Beuys’ Versuch, den Zugang zur Düsseldorfer Kunstakademie für alle zu
erleichtern, führte damals zu seiner Entlassung als Direktor. Zwei Jahre
zuvor hatte er die Gelegenheit versäumt, am „Bundeskongress der Künstler“
1971 in der Frankfurter Paulskirche teilzunehmen. 300 freie Künstlerinnen
und Künstler waren gekommen. „Angeblich frei“, wie der Mitbegründer der
Berliner nGbK, Gernot Bubenik, sie in seiner Eröffnungsrede beschrieb.
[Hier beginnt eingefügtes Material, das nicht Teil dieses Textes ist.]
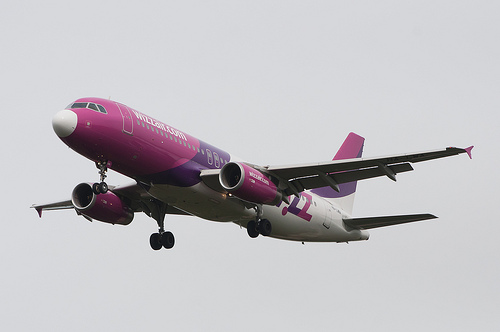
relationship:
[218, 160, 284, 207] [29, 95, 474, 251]
turbine engine under plane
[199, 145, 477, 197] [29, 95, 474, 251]
wing attached to plane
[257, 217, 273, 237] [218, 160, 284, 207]
black wheel under engine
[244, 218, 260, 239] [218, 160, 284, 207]
black wheel under engine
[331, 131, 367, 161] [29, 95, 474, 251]
tail of a plane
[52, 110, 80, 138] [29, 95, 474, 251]
nose of a plane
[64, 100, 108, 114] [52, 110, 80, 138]
windshield above nose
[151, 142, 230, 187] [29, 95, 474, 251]
stripe on plane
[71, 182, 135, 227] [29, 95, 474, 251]
engine of a plane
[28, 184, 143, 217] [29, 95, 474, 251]
wing of a plane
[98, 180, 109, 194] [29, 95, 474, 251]
wheel of plane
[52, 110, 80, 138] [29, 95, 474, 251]
nose of plane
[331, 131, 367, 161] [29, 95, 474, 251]
tail of plane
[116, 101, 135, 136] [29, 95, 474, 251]
door of plane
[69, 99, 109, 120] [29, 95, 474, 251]
cockpit of plane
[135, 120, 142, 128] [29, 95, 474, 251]
window on side of plane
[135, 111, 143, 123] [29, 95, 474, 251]
letter on side of plane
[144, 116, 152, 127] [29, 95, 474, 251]
letter on side of plane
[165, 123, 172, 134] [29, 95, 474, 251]
letter on side of plane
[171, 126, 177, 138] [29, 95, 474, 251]
letter on side of plane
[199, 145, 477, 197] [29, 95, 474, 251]
wing of a plane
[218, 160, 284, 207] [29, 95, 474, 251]
engine of a plane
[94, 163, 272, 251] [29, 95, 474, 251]
landing gear of a plane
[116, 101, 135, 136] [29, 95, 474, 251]
door of a plane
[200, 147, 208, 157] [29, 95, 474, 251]
window on side of plane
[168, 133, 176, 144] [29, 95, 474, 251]
window on side of plane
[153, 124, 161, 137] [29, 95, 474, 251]
window on side of plane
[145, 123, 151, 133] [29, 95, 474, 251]
window on side of plane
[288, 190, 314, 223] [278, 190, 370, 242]
letter p on tail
Denn
frei seien sie nur, „ihre Freiheit zu verkaufen“.
1978 führte der Aufbruch der Künstler zur Gründung des „Modellversuchs
Künstlerweiterbildung“, dem Vorläufer von „Kunst im Kontext“. Auch heute
ist unmittelbar plausibel, wie notwendig die Arbeit daran ist, Kunst als
Kommunikationsmittel auch für diejenigen Teile der Gesellschaft zu öffnen,
die nicht zu jenen ökonomisch stark aufgestellten und selbst empfundenen
kulturellen Eliten gehören, die den Kunstbetrieb gern als ihre VIP-Lounge
verstehen.
In den Siebzigern des vergangenen Jahrhunderts sah aber vieles noch anders
aus – die Ausstellung „40 Jahre Kunst im Kontext“ in der nGbK macht das
deutlich. Der erste Blick bei Betreten der Ausstellung verursacht ein
unwillkürliches: „Ach damals …“ Ein großformatiges Foto von 1978 zeigt …
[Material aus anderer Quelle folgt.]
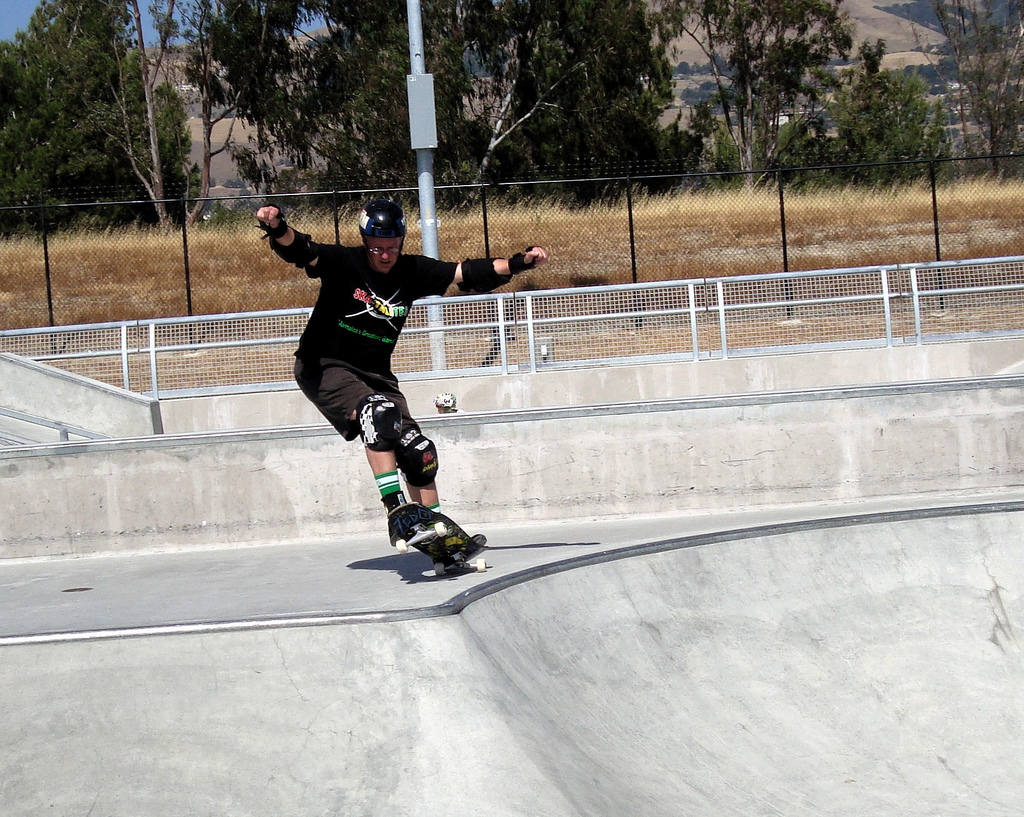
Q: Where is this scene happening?
A: Skate park.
Potsdamer Platz. Eine große Brache auf der westlichen Seite der Mauer,
darauf das Tempodrom, damals noch im Zirkuszelt. Am Rand ist das Haus
Köthener Straße 44 zu sehen. Das Land Berlin hatte den Kauf des Hauses
gefördert, es beherbergte Verwaltung und Zimmer für Studierende.
So beginnt der Rundgang aus Texten, Bildern und audiovisuellen Dokumenten
der Geschichte von „Kunst im Kontext“. Knapp 80 Prozent der leider wenigen
Archivalien des Projekts sind hier zu sehen, schätzt Kuratorin Claudia
Hummel. Entlang der Wände der Ausstellungshalle der nGbG in der
Oranienstraße entfaltet sich eine Zeitleiste.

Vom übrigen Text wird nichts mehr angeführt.